Table 10. The overall influences of the parameters on fuel bed temperature.

Height (mm)	P	EA		GA				SR
	A	B	A × B	C	A × C	B × C	e	D	e	e
	1	2	3 & 4	5	6 & 7	8 & 11	9	10	12	13
5	14.4%	17.6%	-	-	-	-	-	11.8%	-	-
15	-	-	-	-	-	-	-	-	-	-
25	-	-	-	-	-	-	-	21.0%	-	-
60	5.0%	-	17.2%	17.2%	-	9.3%	-	19.2%	12.8%	-

presents the overall influences of the parameters applied in this study on the fuel bed temperature at different heights. The data show that the most influencing parameter on the temperature at different heights is the SR, which is contributing about 12%, 21%, and 19% at 5, 25, and 60 mm respectively.

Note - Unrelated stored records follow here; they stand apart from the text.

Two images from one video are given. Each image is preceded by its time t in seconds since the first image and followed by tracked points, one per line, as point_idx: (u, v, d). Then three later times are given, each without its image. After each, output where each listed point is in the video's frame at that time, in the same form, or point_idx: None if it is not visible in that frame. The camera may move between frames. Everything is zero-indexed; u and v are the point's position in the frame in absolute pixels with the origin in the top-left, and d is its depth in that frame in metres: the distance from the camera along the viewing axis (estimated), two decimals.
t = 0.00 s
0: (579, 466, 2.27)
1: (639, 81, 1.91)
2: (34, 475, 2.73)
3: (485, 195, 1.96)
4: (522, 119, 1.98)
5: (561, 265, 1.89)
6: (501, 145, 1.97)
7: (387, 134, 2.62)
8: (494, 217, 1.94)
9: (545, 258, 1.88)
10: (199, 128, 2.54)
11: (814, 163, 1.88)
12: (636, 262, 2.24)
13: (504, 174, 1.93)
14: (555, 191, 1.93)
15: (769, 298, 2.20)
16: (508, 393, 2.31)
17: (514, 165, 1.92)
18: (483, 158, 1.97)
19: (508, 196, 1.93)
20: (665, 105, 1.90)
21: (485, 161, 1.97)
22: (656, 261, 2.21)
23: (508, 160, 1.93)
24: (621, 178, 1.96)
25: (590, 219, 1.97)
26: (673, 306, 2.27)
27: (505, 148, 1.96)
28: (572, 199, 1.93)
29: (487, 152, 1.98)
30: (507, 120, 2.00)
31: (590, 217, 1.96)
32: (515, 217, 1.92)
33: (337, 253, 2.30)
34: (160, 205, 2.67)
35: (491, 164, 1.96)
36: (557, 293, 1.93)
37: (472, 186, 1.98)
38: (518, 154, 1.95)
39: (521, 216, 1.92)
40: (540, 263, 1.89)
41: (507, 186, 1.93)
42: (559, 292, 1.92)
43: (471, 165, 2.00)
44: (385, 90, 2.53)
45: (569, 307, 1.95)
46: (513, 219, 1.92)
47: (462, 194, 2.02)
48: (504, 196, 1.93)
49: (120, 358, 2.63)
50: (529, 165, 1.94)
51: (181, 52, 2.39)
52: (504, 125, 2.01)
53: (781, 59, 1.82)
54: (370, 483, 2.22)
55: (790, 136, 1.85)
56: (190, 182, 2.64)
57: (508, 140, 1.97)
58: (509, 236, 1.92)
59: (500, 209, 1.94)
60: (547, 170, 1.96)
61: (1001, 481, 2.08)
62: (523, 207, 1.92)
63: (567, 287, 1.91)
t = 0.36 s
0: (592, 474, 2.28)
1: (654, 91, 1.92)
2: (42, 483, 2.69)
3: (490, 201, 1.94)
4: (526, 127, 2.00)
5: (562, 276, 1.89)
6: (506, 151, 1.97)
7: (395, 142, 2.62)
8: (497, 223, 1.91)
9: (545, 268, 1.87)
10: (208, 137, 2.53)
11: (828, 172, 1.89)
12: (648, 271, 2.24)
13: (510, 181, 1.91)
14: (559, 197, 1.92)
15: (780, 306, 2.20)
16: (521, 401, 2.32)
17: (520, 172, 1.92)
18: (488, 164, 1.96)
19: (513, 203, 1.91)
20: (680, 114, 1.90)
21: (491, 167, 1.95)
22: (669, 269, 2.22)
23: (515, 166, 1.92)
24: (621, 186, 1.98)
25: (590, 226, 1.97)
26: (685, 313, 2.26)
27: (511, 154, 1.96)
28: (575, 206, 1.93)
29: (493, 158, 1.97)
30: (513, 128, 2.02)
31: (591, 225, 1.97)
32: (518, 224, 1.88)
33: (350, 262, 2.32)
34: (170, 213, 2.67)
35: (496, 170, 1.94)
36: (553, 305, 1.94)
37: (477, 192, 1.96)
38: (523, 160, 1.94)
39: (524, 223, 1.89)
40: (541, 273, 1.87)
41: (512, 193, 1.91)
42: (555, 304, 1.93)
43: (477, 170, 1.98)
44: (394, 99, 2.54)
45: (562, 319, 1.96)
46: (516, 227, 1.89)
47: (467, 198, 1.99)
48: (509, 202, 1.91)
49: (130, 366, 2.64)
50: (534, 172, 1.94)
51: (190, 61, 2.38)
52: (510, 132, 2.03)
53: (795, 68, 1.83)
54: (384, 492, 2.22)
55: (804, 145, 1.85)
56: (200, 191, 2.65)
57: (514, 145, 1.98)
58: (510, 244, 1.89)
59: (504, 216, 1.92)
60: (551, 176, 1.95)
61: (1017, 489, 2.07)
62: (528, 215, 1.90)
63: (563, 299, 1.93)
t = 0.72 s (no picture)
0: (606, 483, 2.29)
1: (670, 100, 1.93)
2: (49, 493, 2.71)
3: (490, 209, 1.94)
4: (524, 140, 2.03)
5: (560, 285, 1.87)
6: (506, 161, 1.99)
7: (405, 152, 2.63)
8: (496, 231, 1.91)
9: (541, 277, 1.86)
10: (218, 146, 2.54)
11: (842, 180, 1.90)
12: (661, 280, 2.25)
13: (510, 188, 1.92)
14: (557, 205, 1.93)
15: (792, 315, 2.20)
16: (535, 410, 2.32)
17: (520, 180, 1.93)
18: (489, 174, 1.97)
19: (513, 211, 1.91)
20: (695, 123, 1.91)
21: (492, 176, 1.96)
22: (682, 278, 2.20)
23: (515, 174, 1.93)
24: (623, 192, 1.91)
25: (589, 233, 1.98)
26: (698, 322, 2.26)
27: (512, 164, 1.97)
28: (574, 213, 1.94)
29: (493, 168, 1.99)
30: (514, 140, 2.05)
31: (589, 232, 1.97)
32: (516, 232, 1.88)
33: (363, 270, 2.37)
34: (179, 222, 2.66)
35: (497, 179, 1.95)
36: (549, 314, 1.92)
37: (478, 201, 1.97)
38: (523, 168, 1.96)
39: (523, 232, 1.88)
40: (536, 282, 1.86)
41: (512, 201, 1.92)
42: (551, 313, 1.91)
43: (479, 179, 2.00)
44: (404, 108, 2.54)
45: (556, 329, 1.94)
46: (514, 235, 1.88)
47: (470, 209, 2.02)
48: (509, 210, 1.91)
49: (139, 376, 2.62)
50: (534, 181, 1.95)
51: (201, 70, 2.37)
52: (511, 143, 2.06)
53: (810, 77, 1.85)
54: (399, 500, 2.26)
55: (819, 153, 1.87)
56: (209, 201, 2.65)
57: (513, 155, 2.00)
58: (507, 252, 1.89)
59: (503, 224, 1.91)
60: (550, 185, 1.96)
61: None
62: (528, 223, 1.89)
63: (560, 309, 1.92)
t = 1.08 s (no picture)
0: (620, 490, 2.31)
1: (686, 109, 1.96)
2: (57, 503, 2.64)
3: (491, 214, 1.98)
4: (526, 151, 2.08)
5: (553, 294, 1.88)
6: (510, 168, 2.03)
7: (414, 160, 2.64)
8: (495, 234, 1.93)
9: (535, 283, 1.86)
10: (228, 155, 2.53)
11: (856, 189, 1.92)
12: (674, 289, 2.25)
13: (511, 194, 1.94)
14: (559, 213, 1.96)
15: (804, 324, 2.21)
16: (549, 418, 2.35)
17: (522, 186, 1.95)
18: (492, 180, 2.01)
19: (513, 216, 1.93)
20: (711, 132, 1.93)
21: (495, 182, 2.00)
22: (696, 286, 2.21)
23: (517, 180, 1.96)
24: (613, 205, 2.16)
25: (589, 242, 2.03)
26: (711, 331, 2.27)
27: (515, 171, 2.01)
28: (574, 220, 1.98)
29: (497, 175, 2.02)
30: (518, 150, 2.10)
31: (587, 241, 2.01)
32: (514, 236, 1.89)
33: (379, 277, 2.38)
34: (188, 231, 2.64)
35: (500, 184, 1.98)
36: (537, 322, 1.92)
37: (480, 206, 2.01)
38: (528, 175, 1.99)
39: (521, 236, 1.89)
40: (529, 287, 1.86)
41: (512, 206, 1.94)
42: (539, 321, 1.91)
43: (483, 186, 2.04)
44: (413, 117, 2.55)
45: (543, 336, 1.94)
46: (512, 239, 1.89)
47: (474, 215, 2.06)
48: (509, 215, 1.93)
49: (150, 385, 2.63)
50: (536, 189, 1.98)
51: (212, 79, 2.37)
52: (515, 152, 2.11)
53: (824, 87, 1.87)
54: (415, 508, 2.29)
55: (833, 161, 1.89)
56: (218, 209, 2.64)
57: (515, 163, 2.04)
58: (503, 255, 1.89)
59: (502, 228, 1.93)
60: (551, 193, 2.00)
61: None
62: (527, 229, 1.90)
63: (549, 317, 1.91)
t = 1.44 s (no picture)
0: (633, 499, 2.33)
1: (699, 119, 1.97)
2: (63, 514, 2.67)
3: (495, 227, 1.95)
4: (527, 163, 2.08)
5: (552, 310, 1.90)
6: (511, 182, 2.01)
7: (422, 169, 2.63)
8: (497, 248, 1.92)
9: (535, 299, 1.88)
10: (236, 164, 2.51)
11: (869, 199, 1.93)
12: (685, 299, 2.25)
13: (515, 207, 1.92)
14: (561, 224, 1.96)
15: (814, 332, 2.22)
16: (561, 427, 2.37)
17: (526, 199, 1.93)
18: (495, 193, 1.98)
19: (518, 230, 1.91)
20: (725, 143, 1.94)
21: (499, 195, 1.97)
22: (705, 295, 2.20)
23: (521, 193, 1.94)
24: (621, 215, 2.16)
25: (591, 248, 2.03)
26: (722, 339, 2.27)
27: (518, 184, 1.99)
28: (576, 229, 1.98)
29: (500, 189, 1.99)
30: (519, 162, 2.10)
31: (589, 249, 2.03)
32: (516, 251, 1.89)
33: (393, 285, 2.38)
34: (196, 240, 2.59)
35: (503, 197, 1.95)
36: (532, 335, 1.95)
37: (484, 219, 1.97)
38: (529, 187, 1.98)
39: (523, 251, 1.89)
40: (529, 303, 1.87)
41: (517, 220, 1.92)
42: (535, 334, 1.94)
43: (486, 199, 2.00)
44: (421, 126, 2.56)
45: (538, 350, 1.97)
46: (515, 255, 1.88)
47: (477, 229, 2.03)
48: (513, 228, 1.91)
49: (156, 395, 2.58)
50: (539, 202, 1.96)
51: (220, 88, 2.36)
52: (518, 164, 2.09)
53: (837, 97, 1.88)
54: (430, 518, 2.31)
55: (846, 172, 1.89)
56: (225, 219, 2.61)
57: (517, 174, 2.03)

The second parameter that most influences the temperature is power, which contributes approximately 14% and 5% at 5 and 60 mm.

4. Conclusions

The main purpose of this work was to study the influence of the thermal load, primary/secondary air split ratio, grate area and excess air on the gases of wood pellet combustion in a purpose-built wood pellet boiler by using the Taguchi method. The boiler was designed by a research team and was computer-controlled, capable of changing the fuel rate, air flow, primary-secondary air split ratio and the dimensions of the fuel grate.

The Taguchi method was applied in order to optimize the process. It has been used by other authors and is considered one of the most efficient in the field. The Taguchi method allows one to comprehend the interaction and the influence of factors in order to optimize the process. At the same time, due to its simplicity, it allows the reduction of the total number of tests, reducing time and cost.

The highest thermal efficiency obtained was 92%. This efficiency corresponded to the lowest CO emissions, and it was obtained at middle power, middle excess air (EA), higher split ratio (SR) and higher grate area (GR).

From the Taguchi method and the statistical analysis (ANOVA), it was concluded that the split ratio was the parameter contributing the most for the CO reduction on a percentage of 21.5%, followed by power with 14.6%. The data show that the medium power level (13 kW) has the highest efficiency and lowest CO emissions compared to both lower (10 kW) and higher power (16 kW). The excess air (EA), grate area (GA), and SR show the same trend for the efficiency and CO emissions, where lower and middle values for those parameters correspond to optimal performances.

Regarding the average temperature in the fuel bed, the results indicated that the highest temperature was observed at 15 mm followed by 25, 5 and 60 mm in height. The SR and power levels are the most important parameters contributing to increase the fuel bed temperature.